The Dominican-flagged plane was scheduled to fly to Cuba, officials told reporters at the Dozent Louvre International Airport before the flight took off.
This Thursday the Haitian Govt-19 reached 400 deaths, indicating worsening the effects of the epidemic in the country, as 53% of the deaths and 36% of infections have occurred since the first days of last May when the second wave of the epidemic is unleashed in the country.
In the elections held after the dictatorial regime led by Fran பிரான்ois Duvalier in 1990, Aristide became the first democratically elected president in the history of Haiti, followed by his son Jean-Claude Duvalier.

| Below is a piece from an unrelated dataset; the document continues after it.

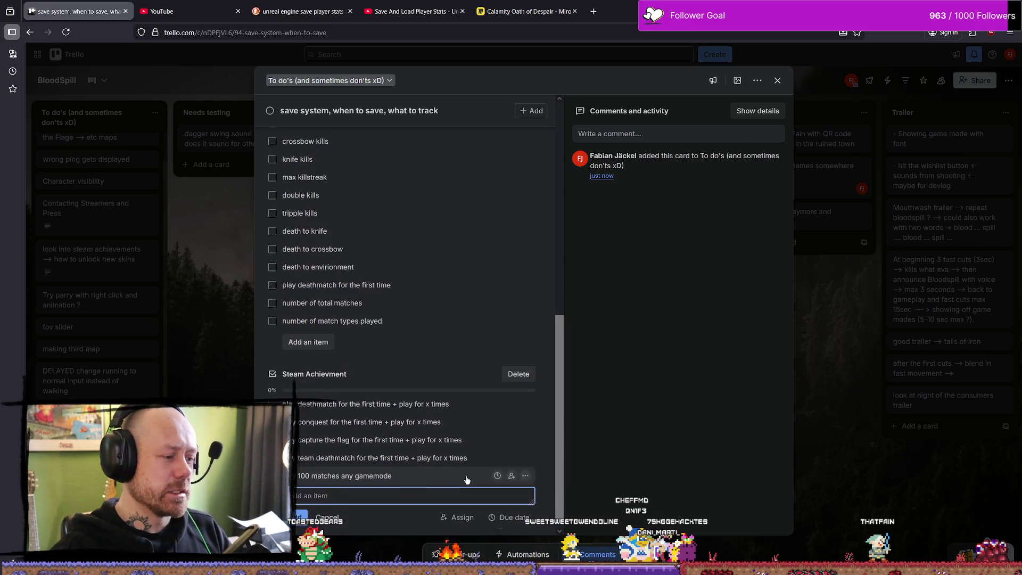
{"action": "left_click", "coordinate": [692, 428]}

He was twice head of state, but on both occasions he was ousted, the first in a military coup in September 1991, seven months after coming to power, the second in an armed uprising in 2004.
After the 1991 coup, he was deported to Venezuela and the United States and returned to Haiti in 1994, with a multinational force led by US forces, to bring him back to power.
He won re-election in 2000, but was ousted in an armed uprising again in 2004 after severe instability, after which he was deported to South Africa.
Aristide, a former clergyman and defender of liberation theology, returned to his country in 2011 and has since moved away from the political front, although his party, the Lavalas family, continues to be a strong force on the left.